We are not here to be at the top of the ladder, we are here to learn to climb. We are here to build our gross motor skills. We are here to learn life skills. (For you and your child you may be here to play or run out extra energy, for us a trip to the park is about much more) If she can't do it herself she will survive the disappointment. And what is more important, she will now have a goal and the incentive to work to achieve it. In the meantime, she can use the stairs. I want her to push past limitations and put in the effort to reach a goal she set without any help from me (or you).  

It is not my job and it is certainly not yours to prevent my child from feeling frustrated or fearful.  If we shelter her to much we will have robbed her of the opportunity to learn that those types of things are not the end of the world and they can be overcome.  The world will not stop to help her later in life. She has Down syndrome she is not helpless.
 If she gets stuck, I will not save her immediately. If I do, I will again be robbing her the opportunity to learn to calm herself, assess the situation and try to problem solve her own way out of the situation. She has Down syndrome she is not incapable of thinking or problem solving.

It is not my job to keep her from falling. If I do I have robbed her the opportunity to learn that falling is possible but worth the risk, and that she can in fact get up again.
I don’t want my daughter to learn that she must have someone’s help in order to overcome obstacle. I don’t want her to think she is entitled to a reward without having to push through whatever it is that is holding her back from earning it

I want my daughter to know the exhilaration of overcoming fear and doubt. I want to see the joy and pride on her face when she accomplishes something she has worked so very hard for.
I want her to believe in her own ability. I want her to be confident and determined.

I want her to accept any limitation she might have and I want her to strive to figure out a way past them on her own significant power.
I want her to feel capable of making her own decisions, develop her own skills, take her own risks and learn to cope with her own feelings.
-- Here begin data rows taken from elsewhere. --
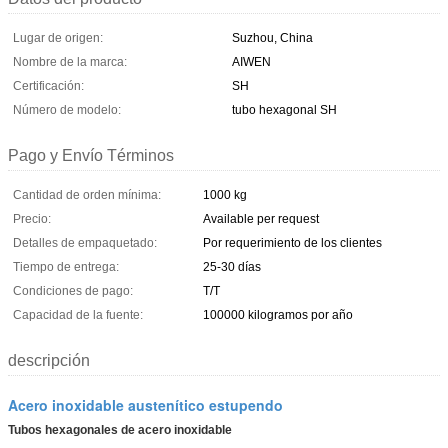
Lugar de origen:
Suzhou, China
Nombre de la marca:
AIWEN
Certificación:
SH
Número de modelo:
tubo hexagonal SH
Pago y Envío Términos
Cantidad de orden mínima:
1000 kg
Precio:
Available per request
Detalles de empaquetado:
Por requerimiento de los clientes
Tiempo de entrega:
25-30 días
Condiciones de pago:
T/T
Capacidad de la fuente:
100000 kilogramos por año
descripción
Acero inoxidable austenítico estupendo
Tubos hexagonales de acero inoxidable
I want her to climb the latter without any help from you, (However good your intentions might be), because she can. I know it and if I give her a little space, she will soon know it too.

This may come to a surprise to you but if I do everything for I have failed her as a mother. I would be doing her more harm than good. So thank you for standing aside and letting me do my job, which consists mostly of resisting the very same impulses you are having, and biting my tongue when I want to yell “Be careful” and choosing, deliberating, painfully, standing back 15 feet instead of rushing forward.
As she grows up the latter will only get taller and scarier, and much more difficult to climb. And I don’t know about you but I would rather help her learn the skills she will need to navigate them now, when I misstep means a scraped knee that can be healed with a kiss. And while these 15 feet between us still feels (to her) that I am much too far away. The world is a scary place for all kids but with children with special need there are so many more people saying they can’t do something or underestimating their abilities. Teaching her these things now will make her confident and capable of standing up to those who doubt her and say to them “watch me!!!”